26. Türkiye İstatistik Kurumu (TÜİK) verilerine göre alacağa hak
kazanıldığı 1992 yılı Eylül ayındaki 100 TL'nin, ödemenin yapıldığı 2012 yılı Ağustos ayı itibarıyla enflasyon karşısında değer kaybı
giderilmiş karşılığı 58.204,15 TL'dir. Bu durumda, başvurucuya ödenmesi gereken
32,92 TL tutarındaki emekli ikramiyesi alacağının 2012 yılı Ağustos
ayı itibarıyla TÜİK verileri kullanılarak enflasyon karşısında değer kaybının
giderilmiş karşılığı 19.160,81 TL’dir.
27. Dolayısıyla yukarıdaki verilere göre başvurucunun mülkiyet
hakkı kapsamında değerlendirilen 32,92 TL tutarındaki alacağının değer kaybını
telafi edecek fark 19.127,89 TL'dir. Buna karşılık derece mahkemelerince
başvurucunun alacağına 3/5/2010 tarihinden itibaren yasal faiz işletilmesine
karar verilmiş olup bu doğrultuda başvurucuya yalnızca 6,79 TL tutarında faiz
ödemesi yapıldığı görülmektedir. Bu durumda uygulanan yasal faize rağmen
alacağın hak kazanıldığı tarihten bu yana enflasyonun %57.494,50 oranında
arttığı, diğer bir deyişle başvurucunun alacağının %1'inden bile daha az bir
miktara düşerek enflasyon karşısında önemli ölçüde değer kaybına uğradığı
görülmektedir.
28. Sonuç olarak başvurucunun emekli ikramiyesine hak kazandığı
tarihten ödemenin yapıldığı tarihe kadar geçen yirmi yıllık süredeki enflasyon
oranları dikkate alındığında mülkiyet hakkı kapsamında değerlendirilen söz
konusu alacağın değer kaybına uğratılarak ödendiği anlaşılmaktadır. Belirtilen
değer kaybının miktarı gözetildiğinde müdahaleyle başvurucuya şahsi olarak
aşırı ve olağandışı bir külfet yüklendiği, bu sebeple söz konusu müdahalenin
kamunun yararı ile başvurucunun mülkiyet hakkının korunması arasında kurulması
gereken adil dengeyi başvurucu aleyhine bozduğu sonucuna varılmıştır(benzer
yöndeki değerlendirmeler için bkz. Ferda
Yeşiltepe, § 75).
29. Açıklanan gerekçelerle Anayasa’nın 35. maddesinde güvence
altına alınan mülkiyet hakkının ihlal edildiğine karar verilmesi gerekir.
C. 6216 Sayılı Kanun'un
50. Maddesi Yönünden
30. 30/3/2011 tarihli ve 6216 sayılı Anayasa Mahkemesinin
Kuruluşu ve Yargılama Usulleri Hakkında Kanun'un 50. maddesinin (1) ve (2)

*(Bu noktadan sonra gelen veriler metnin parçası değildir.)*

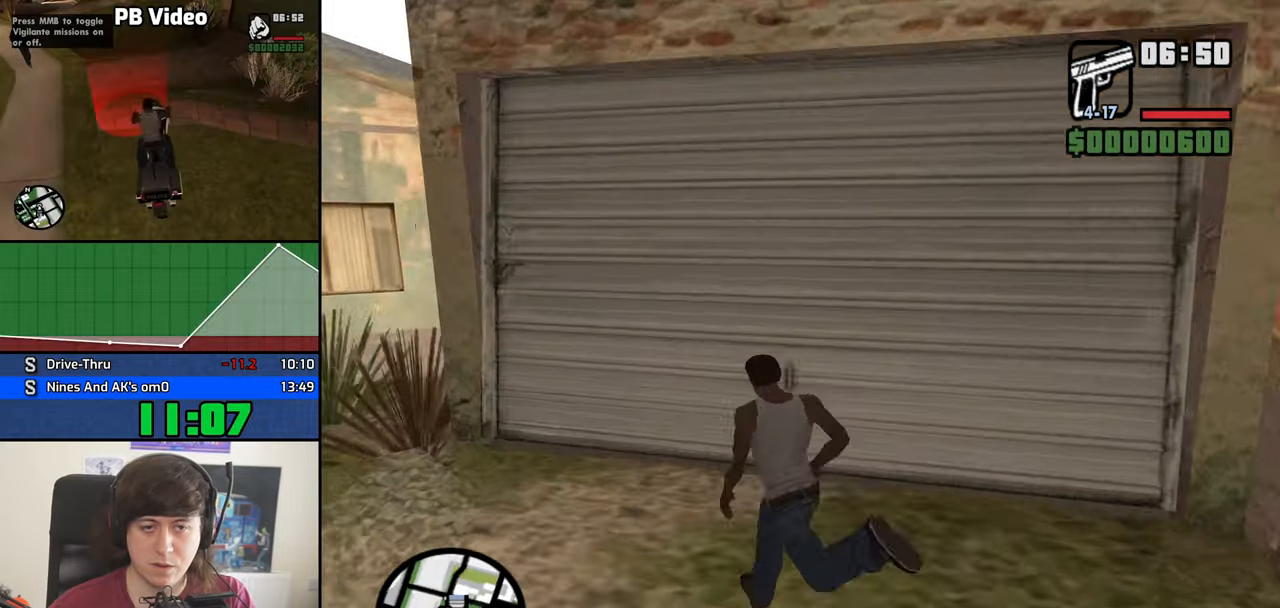
{"keys": [], "mouse": [], "events": [[83, "a", "up"], [317, "f", "down"], [467, "f", "up"], [467, "w", "up"]]}
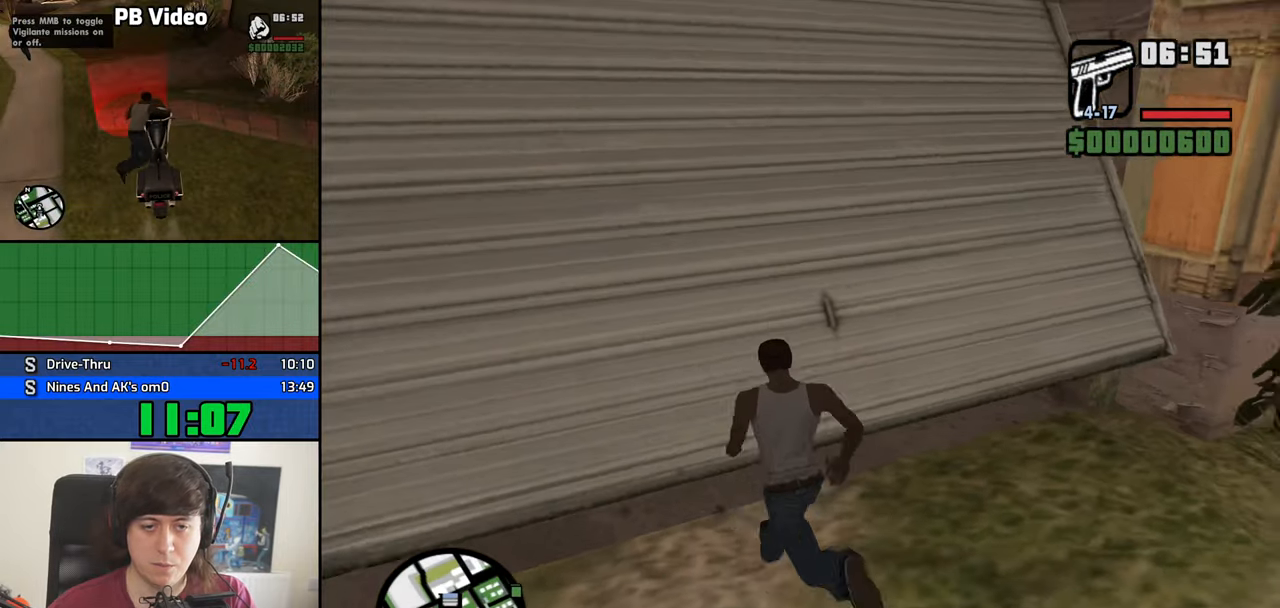
{"keys": [], "mouse": [], "events": []}
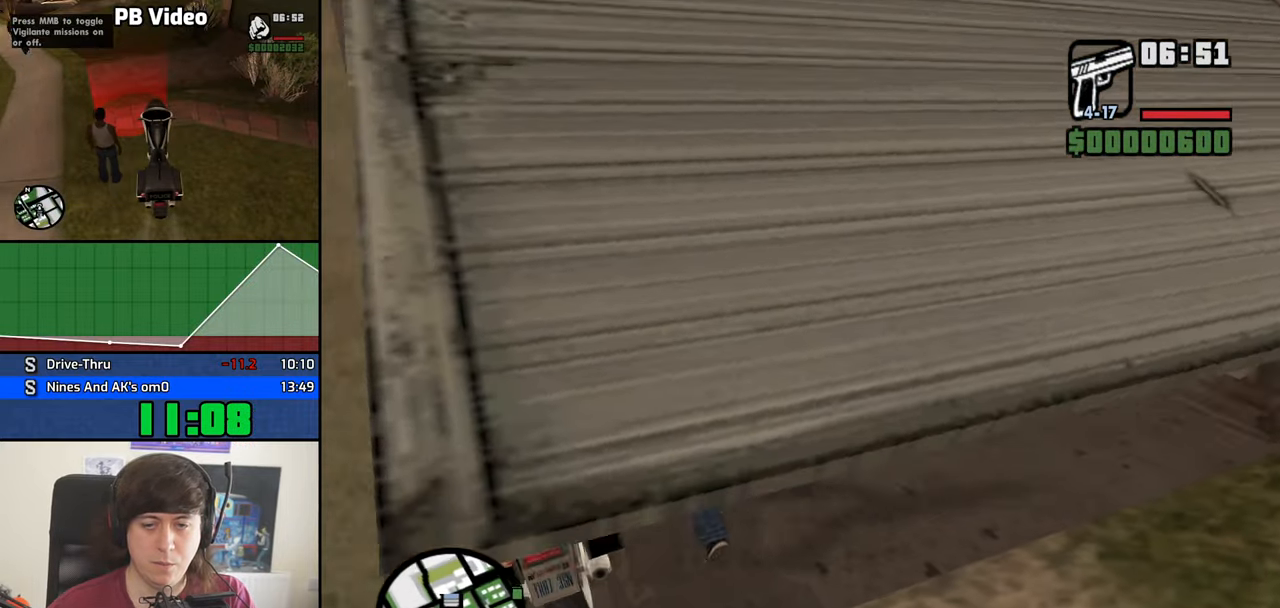
{"keys": ["d", "s"], "mouse": [], "events": [[267, "d", "down"], [267, "s", "down"]]}
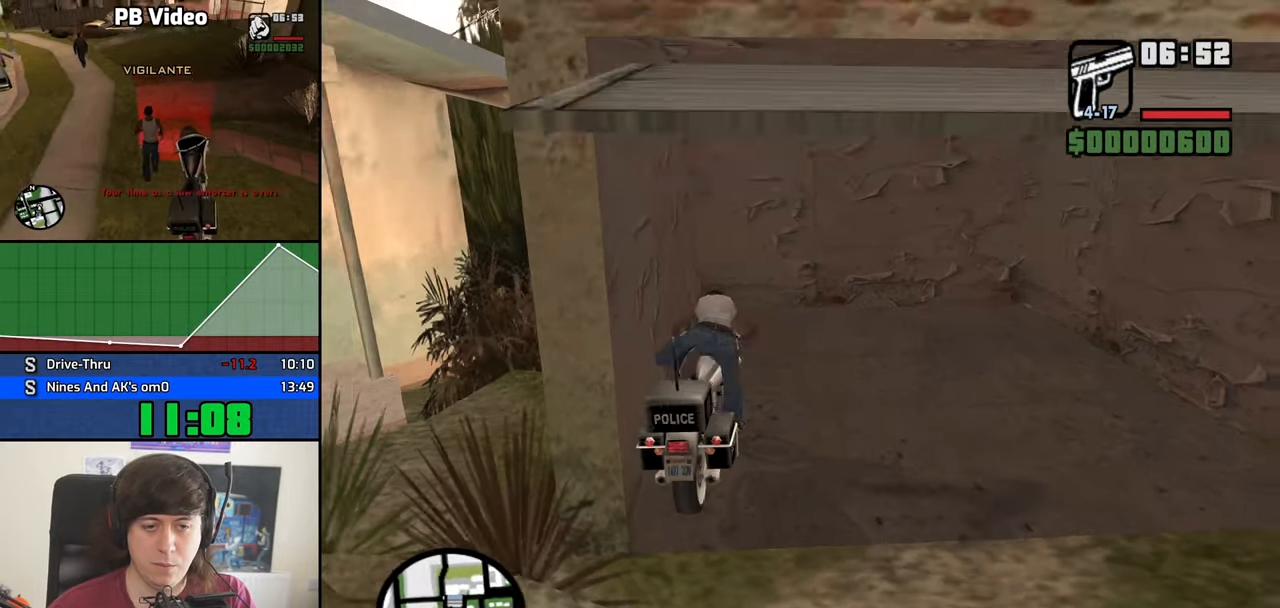
{"keys": ["a", "s"], "mouse": [], "events": [[183, "d", "up"], [267, "a", "down"]]}
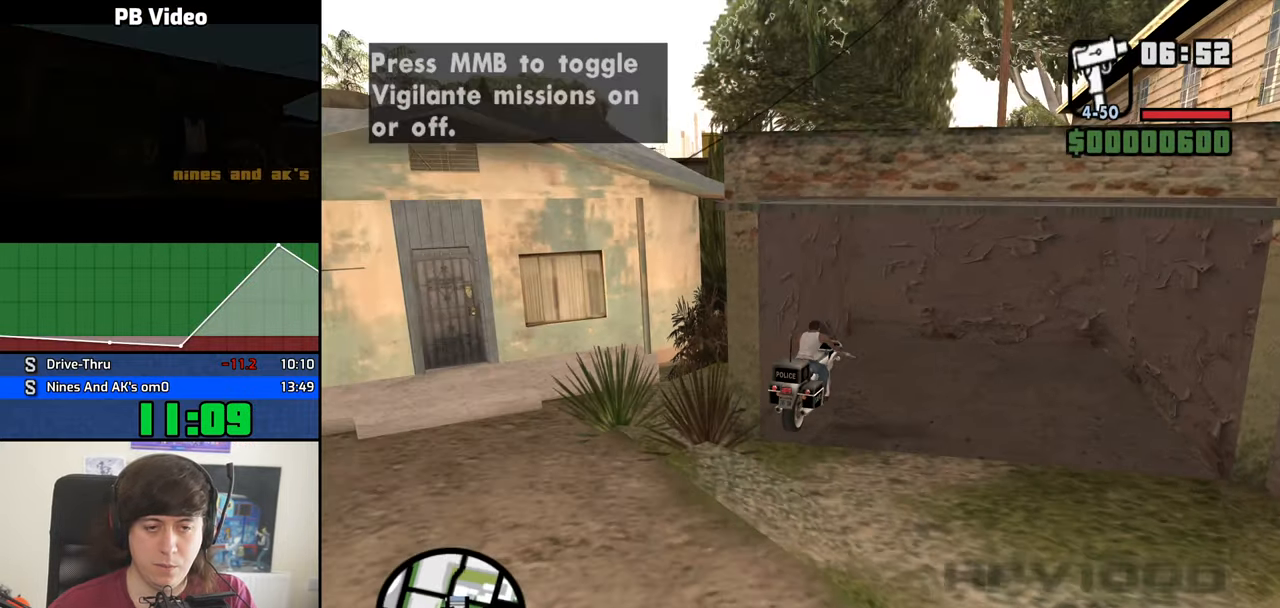
{"keys": ["a", "s"], "mouse": [], "events": []}
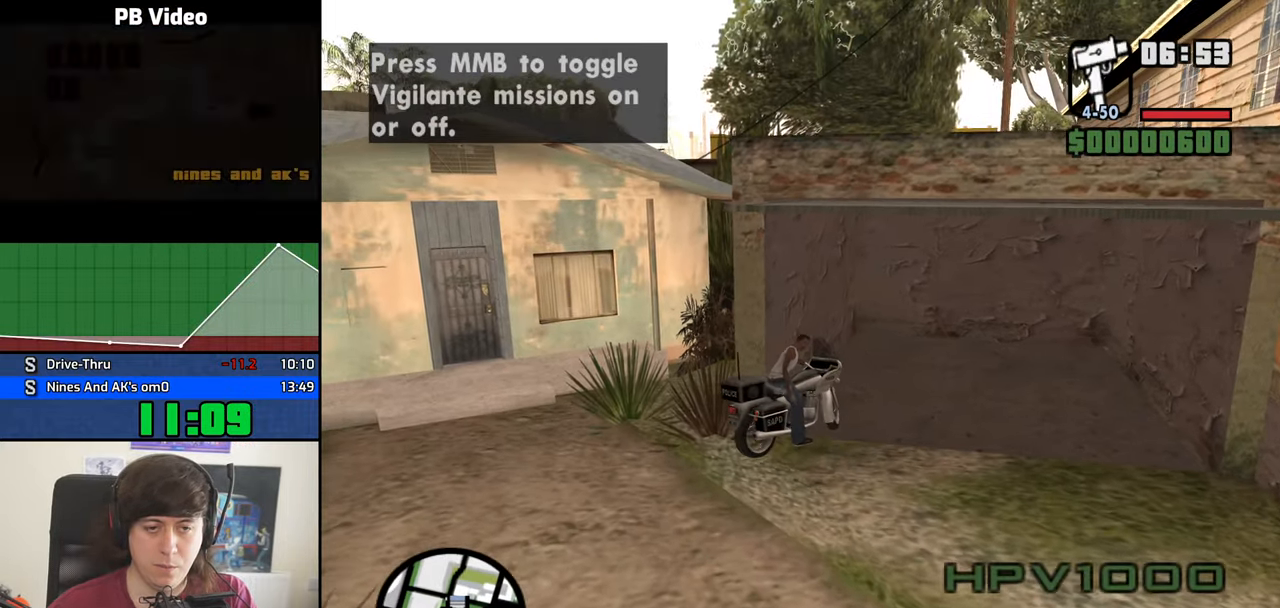
{"keys": ["d", "w"], "mouse": [], "events": [[267, "s", "up"], [350, "d", "down"], [350, "w", "down"], [400, "a", "up"]]}
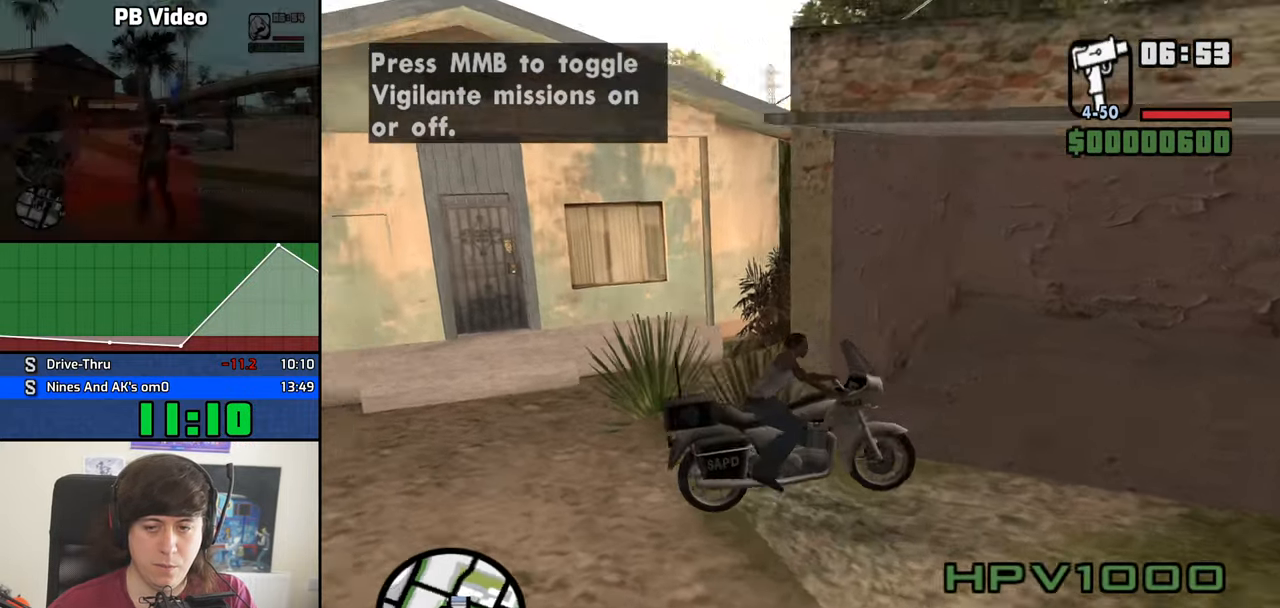
{"keys": ["d"], "mouse": [], "events": [[466, "w", "up"]]}
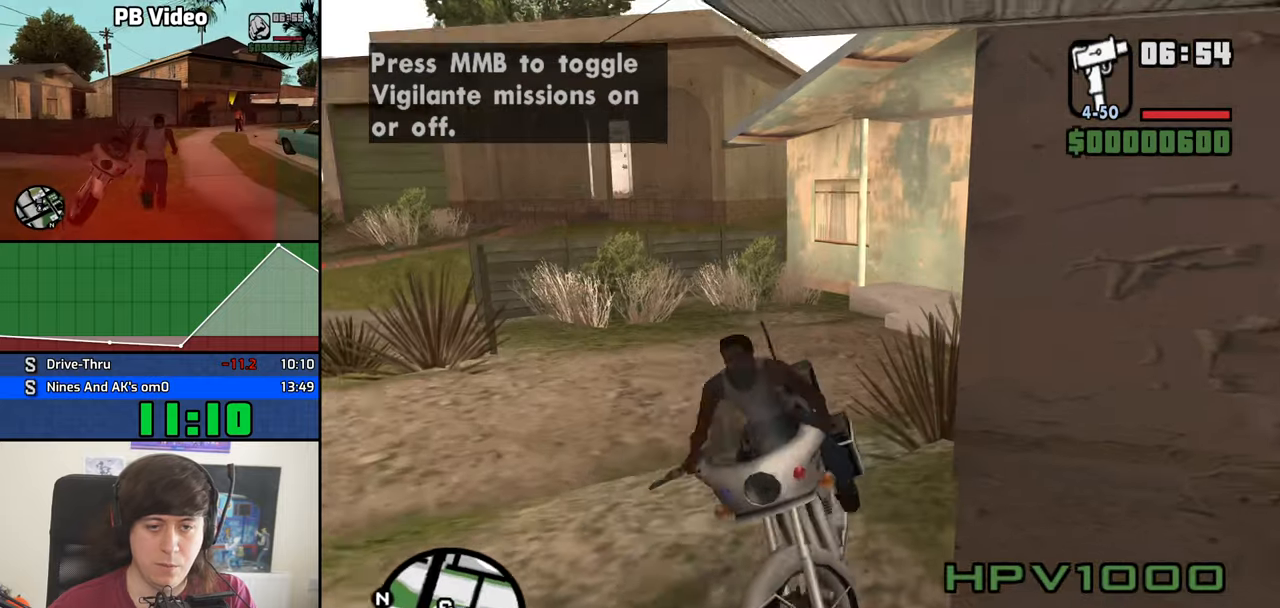
{"keys": ["d"], "mouse": [], "events": [[83, "w", "down"], [233, "w", "up"]]}
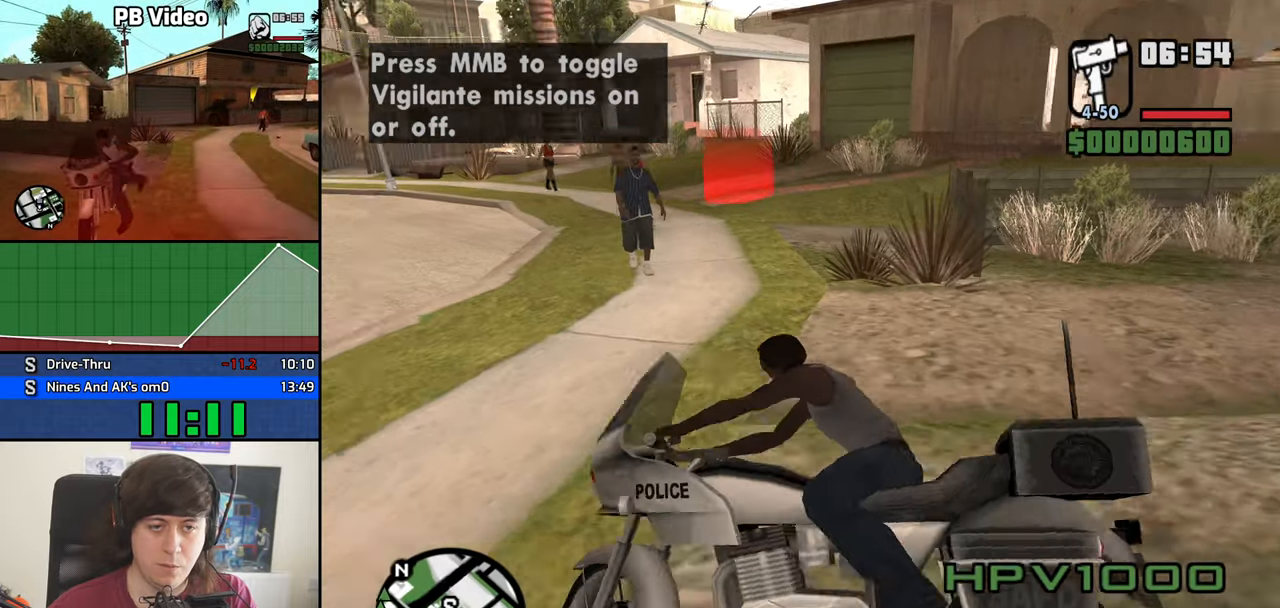
{"keys": ["d", "w"], "mouse": ["middle"], "events": [[200, "mouse_middle", "down"], [283, "w", "down"]]}
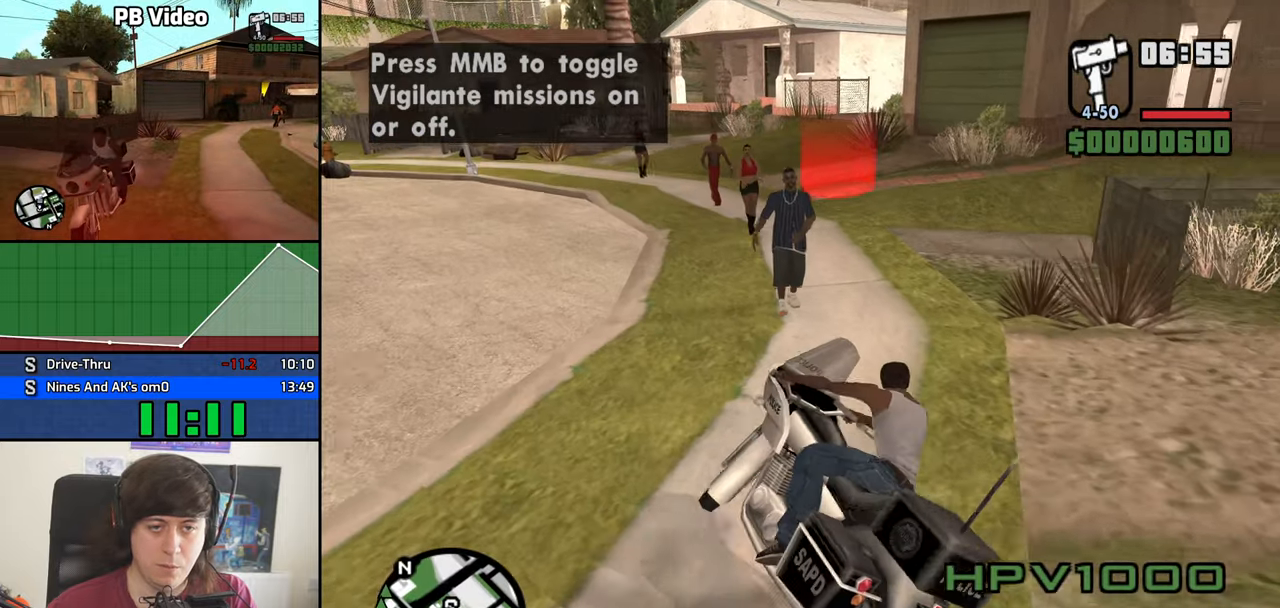
{"keys": ["a"], "mouse": ["middle"], "events": [[217, "d", "up"], [300, "w", "up"], [400, "a", "down"]]}
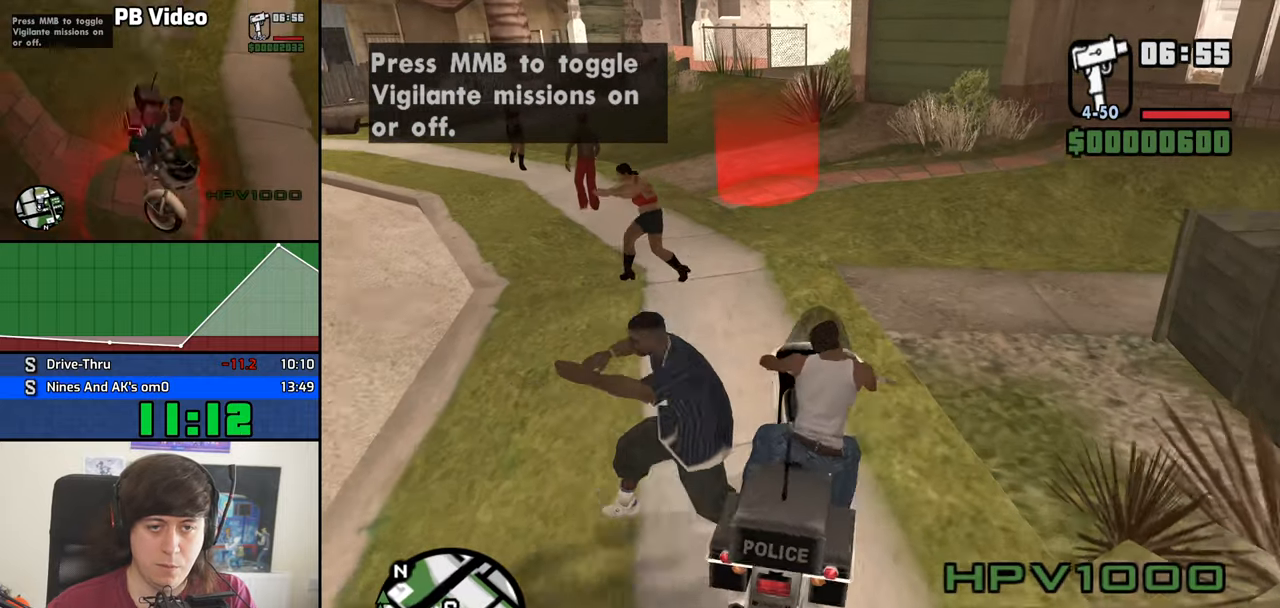
{"keys": [], "mouse": ["middle"], "events": [[83, "a", "up"], [267, "d", "down"], [367, "d", "up"]]}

numaralı fıkraları şöyledir:
“(1)Esas inceleme sonunda, başvurucunun hakkının ihlal
edildiğine ya da edilmediğine karar verilir. İhlal kararı verilmesi hâlinde
ihlalin ve sonuçlarının ortadan kaldırılması için yapılması gerekenlere
hükmedilir…
(2)
Tespit edilen ihlal bir mahkeme kararından kaynaklanmışsa, ihlali ve
sonuçlarını ortadan kaldırmak için yeniden yargılama yapmak üzere dosya ilgili
mahkemeye gönderilir. Yeniden yargılama yapılmasında hukuki yarar bulunmayan hâllerde
başvurucu lehine tazminata hükmedilebilir veya genel mahkemelerde dava açılması
yolu gösterilebilir. Yeniden yargılama yapmakla yükümlü mahkeme, Anayasa
Mahkemesinin ihlal kararında açıkladığı ihlali ve sonuçlarını ortadan
kaldıracak şekilde mümkünse dosya üzerinden karar verir.”
31. Başvurucu, güncellenmiş miktara göre emekli ikramiyesinin
ödenmesi talebinde bulunmuştur.
32. Başvuruda mülkiyet hakkının ihlal edildiği sonucuna
varılmıştır.
33. Mülkiyet hakkının ihlali nedeniyle başvurucunun uğradığı
zarar miktarı, mülkiyet hakkı kapsamında değerlendirilen alacağının uğradığı
değer kaybı bedelidir. Bu değer kaybı bedelinin ise 19.127,89 TL olduğu
yukarıda belirtilmiştir (bkz. §§ 26, 27). Belirtilen tutardan yapılan 6,79 TL
tutarında faiz ödemesi de mahsup edildiğinde maddi zararları karşılığında
başvurucuya net 19.121,10 TL maddi tazminat ödenmesine karar verilmesi gerekir.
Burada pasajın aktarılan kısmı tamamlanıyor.